Das kleine helle Leuchten


Einst lebte einmal eine Frau, die meinte, dass sie sowenig Glück in ihrem Leben hätte, dass es besser wäre nicht darin zu bleiben und sie ging in den Wald und pflückte sich einen Strauss giftiger Blumen. Die aß sie und legte sich, den Tod erwartend, auf ihr Bett.
Sie lag da so eine Zeit und wartete, da kam ein kleines helles Leuchten in ihre Stube.
„Bist du mein Tod?“ fragte die Frau.
„Nein“ antwortete das weiße Leuchten, „den schwarzen Kerl habe ich draußen getroffen und davon geschickt.“
„Was fällt dir ein, ich erwarte ihn“ rief  da die Frau ärgerlich aus.
Das weiße Leuchten verwandelte sich in eine weiß leuchtende Frau, die ein ihr ähnliches, aber freundlicheres Antlitz hatte.
„Wer bist du?“ fragte die Frau auf dem Bett ganz erstaunt.
“Oh, ich habe viele Namen“ erhielt sie zur Antwort. „du nennst mich, glaube ich, Glück.

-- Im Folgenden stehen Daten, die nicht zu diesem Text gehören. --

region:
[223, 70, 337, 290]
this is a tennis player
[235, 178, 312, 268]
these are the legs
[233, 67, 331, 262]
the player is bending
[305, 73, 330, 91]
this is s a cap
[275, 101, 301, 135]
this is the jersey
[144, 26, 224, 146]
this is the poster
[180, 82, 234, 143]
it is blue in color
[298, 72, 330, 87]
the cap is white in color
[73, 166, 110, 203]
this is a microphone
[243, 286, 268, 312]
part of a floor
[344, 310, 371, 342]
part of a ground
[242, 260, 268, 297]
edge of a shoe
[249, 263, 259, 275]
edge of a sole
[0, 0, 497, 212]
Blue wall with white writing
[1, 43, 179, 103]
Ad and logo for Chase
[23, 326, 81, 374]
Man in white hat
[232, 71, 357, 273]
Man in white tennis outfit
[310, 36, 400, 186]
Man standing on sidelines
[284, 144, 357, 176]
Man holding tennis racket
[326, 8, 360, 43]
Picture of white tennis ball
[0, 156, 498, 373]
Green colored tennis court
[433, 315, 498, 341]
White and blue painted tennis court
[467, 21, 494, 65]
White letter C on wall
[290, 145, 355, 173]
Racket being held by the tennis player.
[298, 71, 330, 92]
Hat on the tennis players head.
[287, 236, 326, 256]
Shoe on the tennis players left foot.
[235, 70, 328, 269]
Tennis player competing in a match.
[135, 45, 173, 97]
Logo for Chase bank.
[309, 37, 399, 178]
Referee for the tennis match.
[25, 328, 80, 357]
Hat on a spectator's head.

Und du beklagst dich, dass ich dir nichts schenke, dabei hast du fast jede meiner Gaben geschmäht.“
„Wann hast du mir, seit ich erwachsen bin, etwas geschenkt, Glück?“
„Ich habe dir musische Talente gegeben, aber ich höre dich nicht singen und sehe dich nicht zeichnen.

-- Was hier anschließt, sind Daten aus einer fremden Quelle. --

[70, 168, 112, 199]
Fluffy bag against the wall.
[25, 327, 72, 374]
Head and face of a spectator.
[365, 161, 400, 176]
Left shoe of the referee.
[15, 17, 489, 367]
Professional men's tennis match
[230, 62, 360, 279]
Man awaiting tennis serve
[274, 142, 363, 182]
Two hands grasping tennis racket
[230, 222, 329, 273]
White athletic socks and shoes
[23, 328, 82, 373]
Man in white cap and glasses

Ich half dir, einen freundlichen jungen Mann kennen zu lernen und ihn zu heiraten, aber du sahst dann nur, dass andere Männer mehr Geld hatten als deiner.
Ich habe dir eine gesunde, freundliche Tochter geschenkt, aber du hast nur ihre Schulnoten gesehen, die schlechter waren als bei ihrer Freundin.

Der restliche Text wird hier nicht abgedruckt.